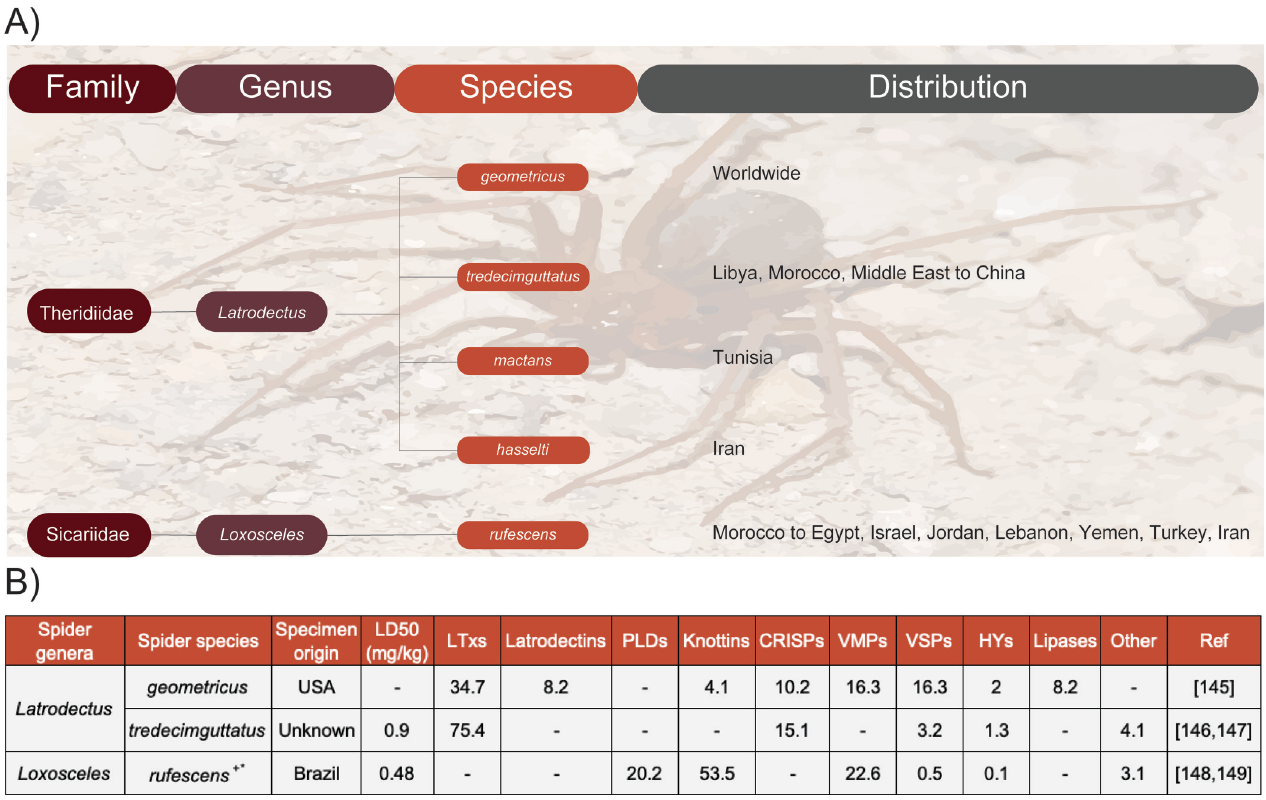
Fig 3. Medically relevant spiders in North Africa and the Middle East. (A) Phylogeny and geographic distribution and (B) reported toxicity and available venom proteome or transcriptome ( + ) data are shown [145–149]. Specifically, the table presents the genera, species, the origin of the reference proteome or transcriptome, and the median lethal dose in mice (LD 50 ; mg/kg). It also illustrates the relative abundance of LTxs, Latrodectins, PLDs, ICKs (Knottins), CRiSPs, VMPs, VSPs, HYALs, and lipases. All components are represented as relative wet weight abundance in %. � proxy from Loxosceles intermedia was used. Notably, spider venom composition may vary depending on region. CRiSP, cysteine-rich secretory protein; HYAL, hyaluronidase; LTx, latrotoxin; PLD, phospholipase-D; VMP, venom metalloproteinase; VSP, venom serine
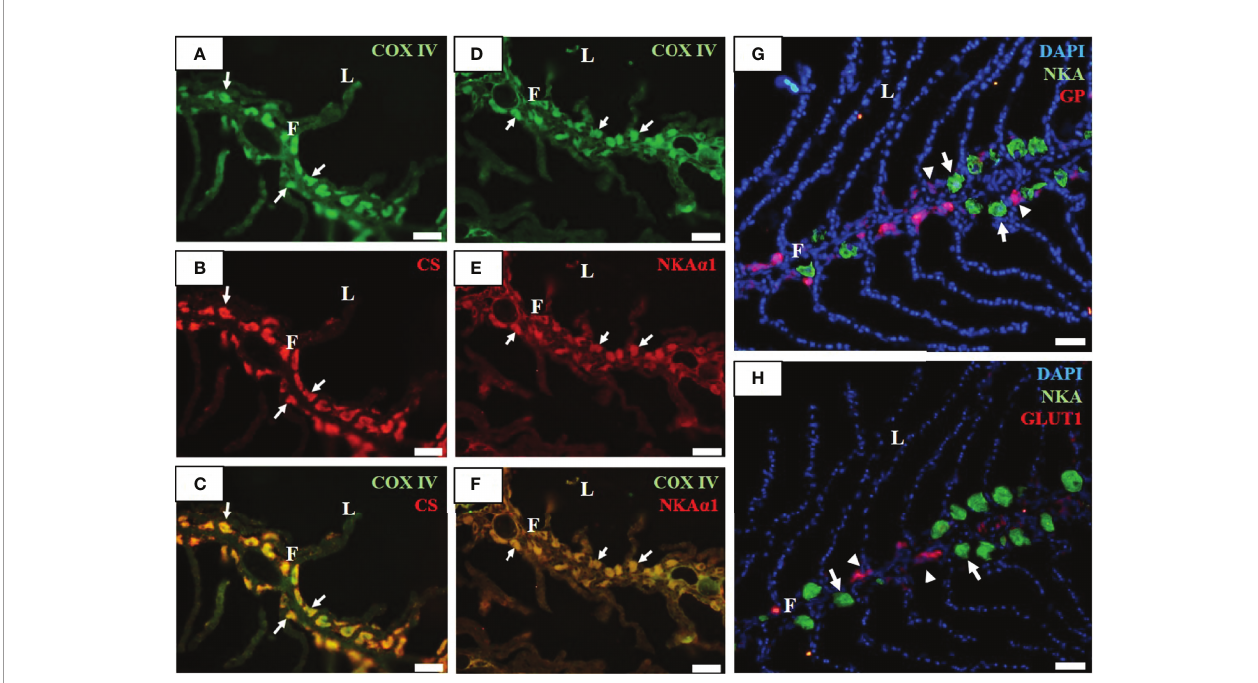
FIGURE 1 | Immuno fl uorescence staining of gill fi laments of milk fi sh stained with anti-cytochrome c oxidase (COX IV, green; (A, D) , citrate synthase (CS, red; (B) , sodium-potassium ATPase a 1 subunit (NKA a 1, red; (E) , glycogen phosphorylase (GP, red; (G) , sodium-potassium ATPase a subunit (NKA, green; (G, H) , and glucose transporter 1 (GLUT1, red; (H) antibodies. Immunoreactions for the merged images (C) and (F) are shown from COX IV (A) with CS (B) , and COX IV (D) with NKA a 1 (E) , respectively. F, fi lament; L, lamella. Scale bar, 50 m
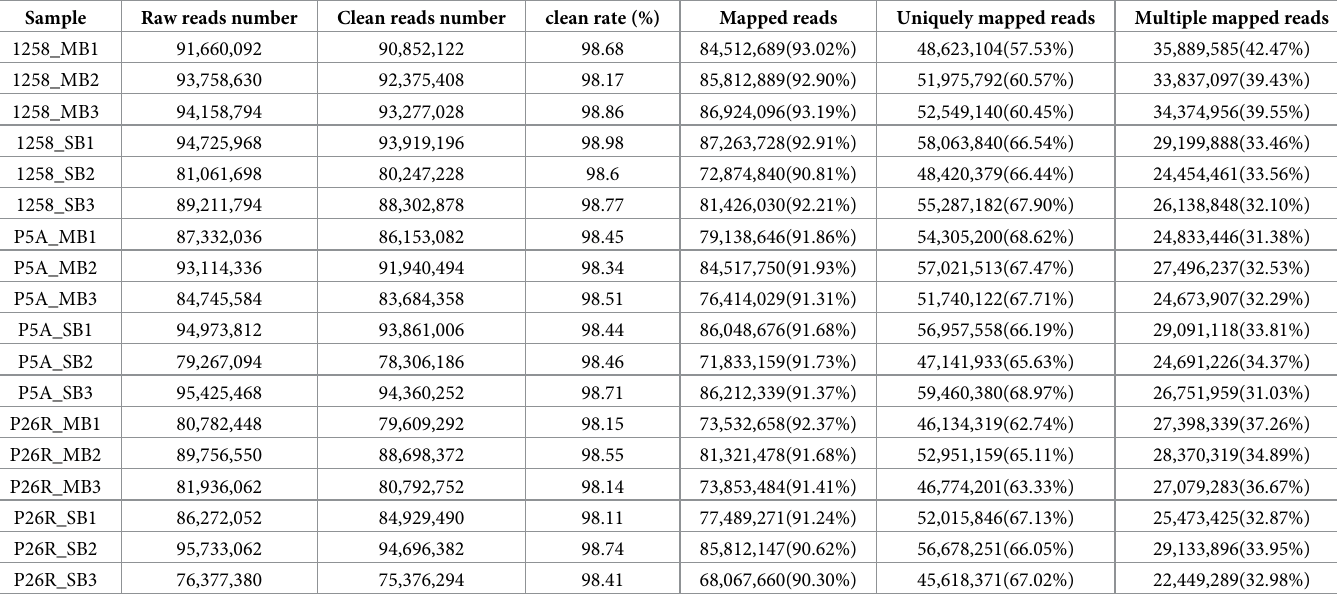
Table 1. Statistical analysis of RNA sequencing data.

YOUR GOAL:
Restate the data word for word, minus any images.

ANSWER FOR THIS EXERCISE:
Fig 3. Medically relevant spiders in North Africa and the Middle East. (A) Phylogeny and geographic distribution and (B) reported toxicity and available venom proteome or transcriptome ( + ) data are shown [145–149]. Specifically, the table presents the genera, species, the origin of the reference proteome or transcriptome, and the median lethal dose in mice (LD 50 ; mg/kg). It also illustrates the relative abundance of LTxs, Latrodectins, PLDs, ICKs (Knottins), CRiSPs, VMPs, VSPs, HYALs, and lipases. All components are represented as relative wet weight abundance in %. � proxy from Loxosceles intermedia was used. Notably, spider venom composition may vary depending on region. CRiSP, cysteine-rich secretory protein; HYAL, hyaluronidase; LTx, latrotoxin; PLD, phospholipase-D; VMP, venom metalloproteinase; VSP, venom serine
FIGURE 1 | Immuno fl uorescence staining of gill fi laments of milk fi sh stained with anti-cytochrome c oxidase (COX IV, green; (A, D) , citrate synthase (CS, red; (B) , sodium-potassium ATPase a 1 subunit (NKA a 1, red; (E) , glycogen phosphorylase (GP, red; (G) , sodium-potassium ATPase a subunit (NKA, green; (G, H) , and glucose transporter 1 (GLUT1, red; (H) antibodies. Immunoreactions for the merged images (C) and (F) are shown from COX IV (A) with CS (B) , and COX IV (D) with NKA a 1 (E) , respectively. F, fi lament; L, lamella. Scale bar, 50 m
Table 1. Statistical analysis of RNA sequencing data.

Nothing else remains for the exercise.